You can run a code chunk either by pressing the play button in the top left corner of the chunk, or by pressing Ctrl + Return/Enter on the keyboard. Any outputs that result from the code will be displayed underneath the chunk.

In R

If you try to View() a data frame in R you’ll notice that the function doesn’t work within Databricks. Instead Databricks providers the display() function for R users to view their data with.

Everything ran in a notebook is in it’s own ‘session’ meaning that later chunks have access to variables, functions, etc. that were defined above. Chunks can be ran manually, however doing this runs the risk of running code out of order and may consequently produce unexpected results. To avoid this all chunks can be ran in order from the beginning of the Notebook using the ‘Run all’ button at the top of the page, alternatively you can ‘Run all above’ or ‘Run all below’ from any code chunk.

Notebooks cannot share a session with another Notebook so bear this in mind when constructing your workflows. If you need to pass data between notebooks it can be written out to a table in the unity catalog using SQL / R / Python / Scala as you would write to a SQL table in SQL Server. This can then be accessed from later notebooks.

Notebooks can be parameterised using ‘widgets’, meaning a single notebook can be re-used with different inputs. This means they can be used in a similar way to a function in R/Python or a stored procedure in SQL.

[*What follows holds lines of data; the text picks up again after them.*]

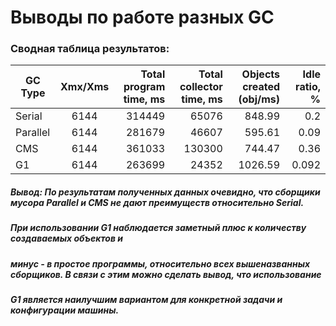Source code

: # Выводы по работе разных GC

### Сводная таблица результатов:

| GC Type | Xmx/Xms |Total program time, ms| Total collector time, ms | Objects created (obj/ms)|Idle ratio, %
| ------------- |:------------------:| -----:|-----:|-----:|-----:|
| Serial   | 6144 |314449 | 65076  | 848.99  |0.2   |
| Parallel | 6144 |281679 | 46607  | 595.61  |0.09  |
| CMS      | 6144 |361033 | 130300 | 744.47  |0.36  |
| G1       | 6144 |263699 | 24352  | 1026.59 |0.092 |

##### Вывод: По результатам полученных данных очевидно, что сборщики мусора Parallel и CMS не дают преимуществ относительно Serial.
##### При использовании G1 наблюдается заметный плюс к количеству создаваемых объектов и 
##### минус - в простое программы, относительно всех вышеназванных сборщиков. В связи с этим можно сделать вывод, что использование 
##### G1 является наилучшим вариантом для конкретной задачи и конфигурации машины.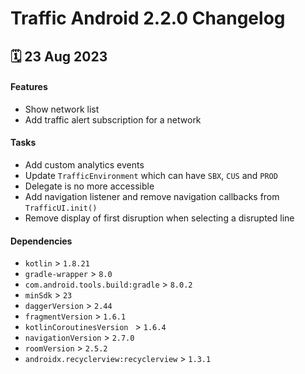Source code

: # Traffic Android 2.2.0 Changelog

<h2>🗓 23 Aug 2023</h2>

#### Features
- Show network list
- Add traffic alert subscription for a network

#### Tasks
- Add custom analytics events
- Update `TrafficEnvironment` which can have `SBX`, `CUS` and `PROD`
- Delegate is no more accessible
- Add navigation listener and remove navigation callbacks from `TrafficUI.init()`
- Remove display of first disruption when selecting a disrupted line

#### Dependencies
- `kotlin` > `1.8.21`
- `gradle-wrapper` > `8.0`
- `com.android.tools.build:gradle` > `8.0.2`
- `minSdk` > `23`
- `daggerVersion` > `2.44`
- `fragmentVersion` > `1.6.1`
- `kotlinCoroutinesVersion ` > `1.6.4`
- `navigationVersion` > `2.7.0`
- `roomVersion` > `2.5.2`
- `androidx.recyclerview:recyclerview` > `1.3.1`
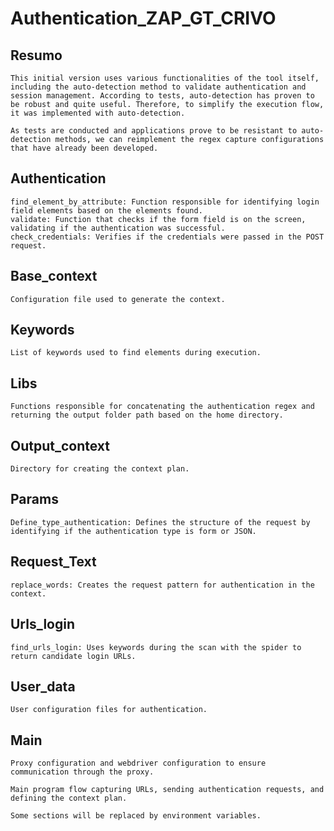 # Authentication_ZAP_GT_CRIVO

## Resumo
    This initial version uses various functionalities of the tool itself, including the auto-detection method to validate authentication and session management. According to tests, auto-detection has proven to be robust and quite useful. Therefore, to simplify the execution flow, it was implemented with auto-detection.

    As tests are conducted and applications prove to be resistant to auto-detection methods, we can reimplement the regex capture configurations that have already been developed.

## Authentication
    find_element_by_attribute: Function responsible for identifying login field elements based on the elements found.
    validate: Function that checks if the form field is on the screen, validating if the authentication was successful.
    check_credentials: Verifies if the credentials were passed in the POST request.

## Base_context
    Configuration file used to generate the context.

## Keywords
    List of keywords used to find elements during execution.

## Libs
    Functions responsible for concatenating the authentication regex and returning the output folder path based on the home directory.

## Output_context
    Directory for creating the context plan. 

## Params
    Define_type_authentication: Defines the structure of the request by identifying if the authentication type is form or JSON.

## Request_Text
    replace_words: Creates the request pattern for authentication in the context.

## Urls_login
    find_urls_login: Uses keywords during the scan with the spider to return candidate login URLs.

## User_data
    User configuration files for authentication.

## Main
    Proxy configuration and webdriver configuration to ensure communication through the proxy.
    
    Main program flow capturing URLs, sending authentication requests, and defining the context plan.
    
    Some sections will be replaced by environment variables.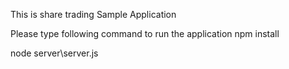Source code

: This is share trading Sample Application

Please type following command to run the application
npm install

node server\server.js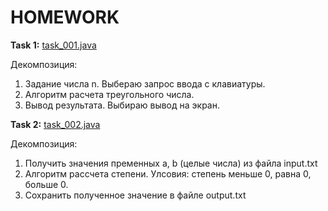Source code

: # HOMEWORK

__Task 1:__ [task_001.java](https://github.com/dmitry-40in/JAVA/blob/main/hw_01/task_001.java)

Декомпозиция:
1. Задание числа n. Выбераю запрос ввода с клавиатуры.
2. Алгоритм расчета треугольного числа.
3. Вывод результата. Выбираю вывод на экран.


__Task 2:__ [task_002.java](https://github.com/dmitry-40in/JAVA/blob/main/hw_02/task_002.java)

Декомпозиция:
1. Получить значения пременных a, b (целые числа) из файла input.txt
2. Алгоритм рассчета степени. Улсовия: степень меньше 0, равна 0, больше 0.
3. Сохранить полученное значение в файле output.txt
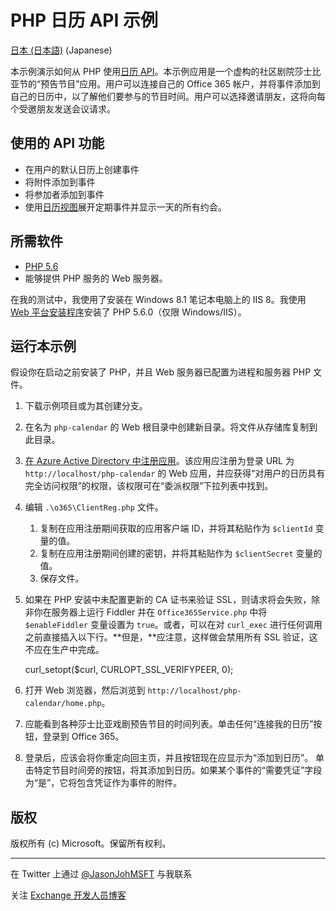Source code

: # PHP 日历 API 示例 #

[日本 (日本語)](https://github.com/jasonjoh/php-calendar/blob/master/loc/readme-ja.md) (Japanese)

本示例演示如何从 PHP 使用[日历 API](https://msdn.microsoft.com/office/office365/APi/calendar-rest-operations)。本示例应用是一个虚构的社区剧院莎士比亚节的“预告节目”应用。用户可以连接自己的 Office 365 帐户，并将事件添加到自己的日历中，以了解他们要参与的节目时间。用户可以选择邀请朋友，这将向每个受邀朋友发送会议请求。 

## 使用的 API 功能 ##

- 在用户的默认日历上创建事件
- 将附件添加到事件
- 将参加者添加到事件
- 使用[日历视图](https://msdn.microsoft.com/office/office365/APi/calendar-rest-operations#GetCalendarView)展开定期事件并显示一天的所有约会。

## 所需软件 ##

- [PHP 5.6](http://php.net/downloads.php)
- 能够提供 PHP 服务的 Web 服务器。

在我的测试中，我使用了安装在 Windows 8.1 笔记本电脑上的 IIS 8。我使用 [Web 平台安装程序](http://www.microsoft.com/web/downloads/platform.aspx)安装了 PHP 5.6.0（仅限 Windows/IIS）。

## 运行本示例 ##

假设你在启动之前安装了 PHP，并且 Web 服务器已配置为进程和服务器 PHP 文件。 

1. 下载示例项目或为其创建分支。
1. 在名为 `php-calendar` 的 Web 根目录中创建新目录。将文件从存储库复制到此目录。
1. [在 Azure Active Directory 中注册应用](https://github.com/jasonjoh/office365-azure-guides/blob/master/RegisterAnAppInAzure.md)。该应用应注册为登录 URL 为 `http://localhost/php-calendar` 的 Web 应用，并应获得“对用户的日历具有完全访问权限”的权限，该权限可在“委派权限”下拉列表中找到。
1. 编辑 `.\o365\ClientReg.php` 文件。 
	1. 复制在应用注册期间获取的应用客户端 ID，并将其粘贴作为 `$clientId` 变量的值。 
	1. 复制在应用注册期间创建的密钥，并将其粘贴作为 `$clientSecret` 变量的值。
	1. 保存文件。
1. 如果在 PHP 安装中未配置更新的 CA 证书来验证 SSL，则请求将会失败，除非你在服务器上运行 Fiddler 并在 `Office365Service.php` 中将 `$enableFiddler` 变量设置为 `true`。或者，可以在对 `curl_exec` 进行任何调用之前直接插入以下行。**但是，**应注意，这样做会禁用所有 SSL 验证，这不应在生产中完成。

    curl\_setopt($curl, CURLOPT\_SSL\_VERIFYPEER, 0);
1. 打开 Web 浏览器，然后浏览到 `http://localhost/php-calendar/home.php`。
1. 应能看到各种莎士比亚戏剧预告节目的时间列表。单击任何“连接我的日历”按钮，登录到 Office 365。
1. 登录后，应该会将你重定向回主页，并且按钮现在应显示为“添加到日历”。 单击特定节目时间旁的按钮，将其添加到日历。如果某个事件的“需要凭证”字段为“是”，它将包含凭证作为事件的附件。

## 版权 ##

版权所有 (c) Microsoft。保留所有权利。

----------
在 Twitter 上通过 [@JasonJohMSFT](https://twitter.com/JasonJohMSFT) 与我联系

关注 [Exchange 开发人员博客](http://blogs.msdn.com/b/exchangedev/)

Don’t repeat yourself (DRY)

A coding best-practice is to build components that can be re-used to perform many similar tasks rather than writing repetitive code.

This applies equally to notebooks or scripts you create within Databricks which can be made re-usable through parameters. To reference a parameter within a notebook you can use the syntax :parameter_name from Databricks Runtime 15+. In previous DBR versions the syntax was ${parameter_name}.